Golding also observed that the government had therefore “failed miserably” in meeting the target they set themselves.

Mentioning reaching the target of 5 per cent of GDP in year four, he compared it to the 1.5 per cent GDP target for 2019/2020, our year four, comparing that to an average of over 2 per cent GDP growth between 2003 and 2006.

He argued that if the new definition of public debt introduced April 1st 2017 had been used for the debt in 2016, the PNP would have left it at 113 per cent of GDP as opposed to the then recorded 122.3 per cent.

He noted the cut in the primary surplus, allowing the announced $14 billion tax cut, was due to our reaching the debt to GDP target a year earlier due to the Petrocaribe debt buy back at less than 50 cents on the dollar, a reduction worth 9 per cent of GDP.

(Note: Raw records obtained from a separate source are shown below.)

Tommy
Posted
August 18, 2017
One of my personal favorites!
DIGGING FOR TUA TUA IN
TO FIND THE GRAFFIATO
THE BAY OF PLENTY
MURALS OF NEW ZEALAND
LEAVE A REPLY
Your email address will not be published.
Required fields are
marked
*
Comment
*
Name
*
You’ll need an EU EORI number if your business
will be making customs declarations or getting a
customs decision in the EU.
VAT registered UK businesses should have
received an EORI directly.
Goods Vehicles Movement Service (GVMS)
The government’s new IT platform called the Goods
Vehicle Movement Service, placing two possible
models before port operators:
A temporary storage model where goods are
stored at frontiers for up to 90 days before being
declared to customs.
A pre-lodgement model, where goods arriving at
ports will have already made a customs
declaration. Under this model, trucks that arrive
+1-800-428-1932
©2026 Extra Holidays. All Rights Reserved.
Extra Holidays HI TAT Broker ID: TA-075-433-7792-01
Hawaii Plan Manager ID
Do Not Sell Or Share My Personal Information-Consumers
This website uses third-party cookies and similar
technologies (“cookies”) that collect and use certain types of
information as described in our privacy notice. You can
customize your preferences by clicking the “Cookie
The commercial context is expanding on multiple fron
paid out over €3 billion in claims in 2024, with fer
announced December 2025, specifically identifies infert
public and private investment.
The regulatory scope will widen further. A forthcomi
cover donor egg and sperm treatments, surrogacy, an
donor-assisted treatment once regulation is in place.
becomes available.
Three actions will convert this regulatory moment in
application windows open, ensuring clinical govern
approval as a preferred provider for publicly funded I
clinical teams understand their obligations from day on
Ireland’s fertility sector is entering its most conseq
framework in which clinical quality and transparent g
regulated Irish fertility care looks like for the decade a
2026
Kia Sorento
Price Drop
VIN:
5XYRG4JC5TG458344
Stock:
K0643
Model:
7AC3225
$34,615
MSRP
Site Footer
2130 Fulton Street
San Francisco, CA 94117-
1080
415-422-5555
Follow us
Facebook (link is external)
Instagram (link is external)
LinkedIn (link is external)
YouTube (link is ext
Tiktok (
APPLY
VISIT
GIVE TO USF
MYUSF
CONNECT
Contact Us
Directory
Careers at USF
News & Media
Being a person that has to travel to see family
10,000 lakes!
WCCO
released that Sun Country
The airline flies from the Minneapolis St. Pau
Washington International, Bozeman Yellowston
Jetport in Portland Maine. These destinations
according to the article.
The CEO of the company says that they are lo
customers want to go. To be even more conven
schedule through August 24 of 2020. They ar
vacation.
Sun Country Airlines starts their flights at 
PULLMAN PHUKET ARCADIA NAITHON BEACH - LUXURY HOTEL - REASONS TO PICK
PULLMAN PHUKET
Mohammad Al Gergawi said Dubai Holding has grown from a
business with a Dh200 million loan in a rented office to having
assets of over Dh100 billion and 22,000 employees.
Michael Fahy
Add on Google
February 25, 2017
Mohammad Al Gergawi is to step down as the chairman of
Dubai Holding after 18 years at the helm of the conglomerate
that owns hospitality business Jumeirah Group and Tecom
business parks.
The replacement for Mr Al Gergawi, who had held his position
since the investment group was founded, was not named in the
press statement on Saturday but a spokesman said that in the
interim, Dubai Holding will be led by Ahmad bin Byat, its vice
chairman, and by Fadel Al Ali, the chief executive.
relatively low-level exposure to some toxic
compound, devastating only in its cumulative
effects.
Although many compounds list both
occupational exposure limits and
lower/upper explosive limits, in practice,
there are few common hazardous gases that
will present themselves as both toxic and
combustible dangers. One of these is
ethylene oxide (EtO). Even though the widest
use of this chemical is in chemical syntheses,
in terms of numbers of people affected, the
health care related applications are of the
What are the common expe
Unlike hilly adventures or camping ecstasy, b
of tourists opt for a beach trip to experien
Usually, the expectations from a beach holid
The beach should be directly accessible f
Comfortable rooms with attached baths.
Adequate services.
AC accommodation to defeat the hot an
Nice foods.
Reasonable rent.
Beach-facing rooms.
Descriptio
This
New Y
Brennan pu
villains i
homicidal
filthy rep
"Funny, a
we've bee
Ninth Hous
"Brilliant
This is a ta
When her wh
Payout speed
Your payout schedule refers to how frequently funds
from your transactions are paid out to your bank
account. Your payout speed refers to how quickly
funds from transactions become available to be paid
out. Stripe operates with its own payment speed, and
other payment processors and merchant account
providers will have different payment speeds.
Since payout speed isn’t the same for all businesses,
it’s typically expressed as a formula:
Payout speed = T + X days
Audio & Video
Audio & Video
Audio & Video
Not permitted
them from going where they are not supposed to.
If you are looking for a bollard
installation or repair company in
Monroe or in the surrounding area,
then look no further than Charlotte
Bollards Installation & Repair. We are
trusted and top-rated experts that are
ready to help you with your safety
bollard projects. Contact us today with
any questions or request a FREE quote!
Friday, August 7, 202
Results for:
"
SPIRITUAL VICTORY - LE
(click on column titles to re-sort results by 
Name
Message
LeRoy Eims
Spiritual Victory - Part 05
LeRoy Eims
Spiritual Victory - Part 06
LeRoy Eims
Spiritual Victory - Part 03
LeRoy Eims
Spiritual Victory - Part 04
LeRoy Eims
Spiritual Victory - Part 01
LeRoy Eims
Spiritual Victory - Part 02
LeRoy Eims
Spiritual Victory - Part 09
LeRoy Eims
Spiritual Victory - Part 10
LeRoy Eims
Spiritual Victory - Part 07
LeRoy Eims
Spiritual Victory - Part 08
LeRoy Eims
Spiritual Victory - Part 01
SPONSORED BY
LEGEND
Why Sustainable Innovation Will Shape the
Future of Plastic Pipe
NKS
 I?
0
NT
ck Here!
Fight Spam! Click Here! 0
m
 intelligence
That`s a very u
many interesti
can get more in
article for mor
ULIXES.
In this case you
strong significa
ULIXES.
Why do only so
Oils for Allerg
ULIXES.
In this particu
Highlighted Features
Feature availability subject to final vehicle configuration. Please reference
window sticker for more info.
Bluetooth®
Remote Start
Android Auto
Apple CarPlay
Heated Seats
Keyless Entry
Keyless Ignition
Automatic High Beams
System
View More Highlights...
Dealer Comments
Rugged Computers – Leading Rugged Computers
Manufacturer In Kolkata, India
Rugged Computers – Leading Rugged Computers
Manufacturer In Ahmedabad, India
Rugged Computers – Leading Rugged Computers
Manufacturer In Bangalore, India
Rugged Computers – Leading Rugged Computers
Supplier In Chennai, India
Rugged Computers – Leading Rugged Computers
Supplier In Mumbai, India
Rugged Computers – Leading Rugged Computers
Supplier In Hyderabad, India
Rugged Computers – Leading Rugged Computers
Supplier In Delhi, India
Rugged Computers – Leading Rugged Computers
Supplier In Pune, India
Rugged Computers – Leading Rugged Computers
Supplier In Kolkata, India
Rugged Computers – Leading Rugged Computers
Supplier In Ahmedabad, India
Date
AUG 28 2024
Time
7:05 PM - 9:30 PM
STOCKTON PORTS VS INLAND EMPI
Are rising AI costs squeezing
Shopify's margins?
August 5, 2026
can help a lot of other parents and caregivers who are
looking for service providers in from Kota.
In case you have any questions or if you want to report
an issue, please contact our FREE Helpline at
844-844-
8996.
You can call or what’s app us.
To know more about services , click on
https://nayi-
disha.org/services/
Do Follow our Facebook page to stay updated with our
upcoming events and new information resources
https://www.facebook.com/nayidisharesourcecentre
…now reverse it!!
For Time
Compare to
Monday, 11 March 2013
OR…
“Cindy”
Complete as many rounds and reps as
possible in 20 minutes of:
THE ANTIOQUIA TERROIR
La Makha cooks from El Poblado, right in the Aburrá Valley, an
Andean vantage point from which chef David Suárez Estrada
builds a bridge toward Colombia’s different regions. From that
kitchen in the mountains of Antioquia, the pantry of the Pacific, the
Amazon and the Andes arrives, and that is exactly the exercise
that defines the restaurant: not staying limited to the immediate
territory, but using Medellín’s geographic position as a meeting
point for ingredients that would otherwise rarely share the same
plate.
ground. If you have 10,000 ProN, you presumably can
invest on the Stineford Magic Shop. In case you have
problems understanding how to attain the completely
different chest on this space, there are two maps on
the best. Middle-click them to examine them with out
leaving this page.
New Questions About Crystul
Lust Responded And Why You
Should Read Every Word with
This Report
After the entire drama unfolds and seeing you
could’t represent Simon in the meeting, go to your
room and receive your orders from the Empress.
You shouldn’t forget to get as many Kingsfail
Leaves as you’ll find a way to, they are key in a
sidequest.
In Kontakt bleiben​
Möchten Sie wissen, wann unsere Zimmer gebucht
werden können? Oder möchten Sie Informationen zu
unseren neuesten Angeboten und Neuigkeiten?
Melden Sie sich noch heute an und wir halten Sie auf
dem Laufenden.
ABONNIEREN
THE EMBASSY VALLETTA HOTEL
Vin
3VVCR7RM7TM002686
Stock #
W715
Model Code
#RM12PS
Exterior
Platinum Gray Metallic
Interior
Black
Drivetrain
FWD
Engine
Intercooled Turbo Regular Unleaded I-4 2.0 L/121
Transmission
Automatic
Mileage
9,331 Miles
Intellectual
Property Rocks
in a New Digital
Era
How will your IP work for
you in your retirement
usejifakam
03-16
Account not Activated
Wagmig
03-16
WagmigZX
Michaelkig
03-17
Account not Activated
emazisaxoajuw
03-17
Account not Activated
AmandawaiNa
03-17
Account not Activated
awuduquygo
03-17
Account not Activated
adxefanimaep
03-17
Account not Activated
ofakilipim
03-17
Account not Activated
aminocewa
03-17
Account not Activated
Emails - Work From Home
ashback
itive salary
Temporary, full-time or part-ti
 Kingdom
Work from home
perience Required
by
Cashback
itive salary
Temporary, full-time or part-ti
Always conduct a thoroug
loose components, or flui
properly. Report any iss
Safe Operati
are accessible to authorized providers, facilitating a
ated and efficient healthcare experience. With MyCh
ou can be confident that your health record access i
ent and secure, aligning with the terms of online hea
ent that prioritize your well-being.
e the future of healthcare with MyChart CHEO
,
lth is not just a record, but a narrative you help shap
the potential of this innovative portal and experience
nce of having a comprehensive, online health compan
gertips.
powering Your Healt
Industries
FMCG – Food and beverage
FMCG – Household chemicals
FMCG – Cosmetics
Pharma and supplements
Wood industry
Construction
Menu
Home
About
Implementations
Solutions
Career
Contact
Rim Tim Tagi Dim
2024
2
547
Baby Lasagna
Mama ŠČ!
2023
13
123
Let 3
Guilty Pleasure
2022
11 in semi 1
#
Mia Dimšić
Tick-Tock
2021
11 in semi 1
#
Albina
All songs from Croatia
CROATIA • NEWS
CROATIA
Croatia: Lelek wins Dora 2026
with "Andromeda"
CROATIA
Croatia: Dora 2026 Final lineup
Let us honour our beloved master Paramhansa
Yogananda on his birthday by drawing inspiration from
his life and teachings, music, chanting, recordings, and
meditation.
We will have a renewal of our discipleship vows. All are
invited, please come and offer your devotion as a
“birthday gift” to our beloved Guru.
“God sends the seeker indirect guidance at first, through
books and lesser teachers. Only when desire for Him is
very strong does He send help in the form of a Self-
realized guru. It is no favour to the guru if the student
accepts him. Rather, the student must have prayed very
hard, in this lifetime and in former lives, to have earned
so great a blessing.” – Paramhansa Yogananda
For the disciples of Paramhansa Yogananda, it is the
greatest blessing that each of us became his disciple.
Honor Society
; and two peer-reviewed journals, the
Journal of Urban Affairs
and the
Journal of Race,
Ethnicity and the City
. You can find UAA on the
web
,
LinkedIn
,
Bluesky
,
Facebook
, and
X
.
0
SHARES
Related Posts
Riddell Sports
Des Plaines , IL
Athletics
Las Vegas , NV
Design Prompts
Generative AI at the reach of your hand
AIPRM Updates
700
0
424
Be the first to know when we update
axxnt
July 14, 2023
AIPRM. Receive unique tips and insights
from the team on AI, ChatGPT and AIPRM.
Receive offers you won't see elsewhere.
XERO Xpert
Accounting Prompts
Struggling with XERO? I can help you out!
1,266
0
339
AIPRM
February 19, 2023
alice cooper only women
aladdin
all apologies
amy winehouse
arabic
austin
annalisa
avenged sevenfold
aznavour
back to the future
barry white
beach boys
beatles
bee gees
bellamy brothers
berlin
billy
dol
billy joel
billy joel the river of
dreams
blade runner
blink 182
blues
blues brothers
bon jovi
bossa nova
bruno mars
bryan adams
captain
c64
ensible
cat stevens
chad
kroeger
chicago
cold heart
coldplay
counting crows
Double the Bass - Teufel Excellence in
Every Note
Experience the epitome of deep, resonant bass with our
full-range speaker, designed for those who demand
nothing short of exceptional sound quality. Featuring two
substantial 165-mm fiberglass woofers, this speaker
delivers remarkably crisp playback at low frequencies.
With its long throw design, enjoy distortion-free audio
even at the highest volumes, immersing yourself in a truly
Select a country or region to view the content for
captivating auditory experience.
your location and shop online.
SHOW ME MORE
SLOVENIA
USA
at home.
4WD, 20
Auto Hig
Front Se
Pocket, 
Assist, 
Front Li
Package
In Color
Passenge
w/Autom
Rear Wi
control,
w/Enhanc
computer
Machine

Golding credited previous administration’s tax reforms such as third party information laws and transfer pricing rules (as well as organisational changes) with having driven the sharp recent improvement in tax collection, from $411.85 billion in fiscal year 2015/2016, to a projected $565.88 billion in fiscal year 2019/2020, or an increase in taxes of 44.3 per cent or $154 billion. He noted this is way above the 19 per cent increase in inflation, or the cumulative increase in nominal GDP of 32.8 per cent, but that it couldn’t have come from growth “as there has been precious little growth”.

He argued that what he termed the “tax rollbacks” could have been directed to cutting GCT, or reducing SCT on gas, questioning the move to indirect taxation as “worsening inequality”, and calling for all taxpayers to get a break, “not just beneficiaries of corruption and poor governance”.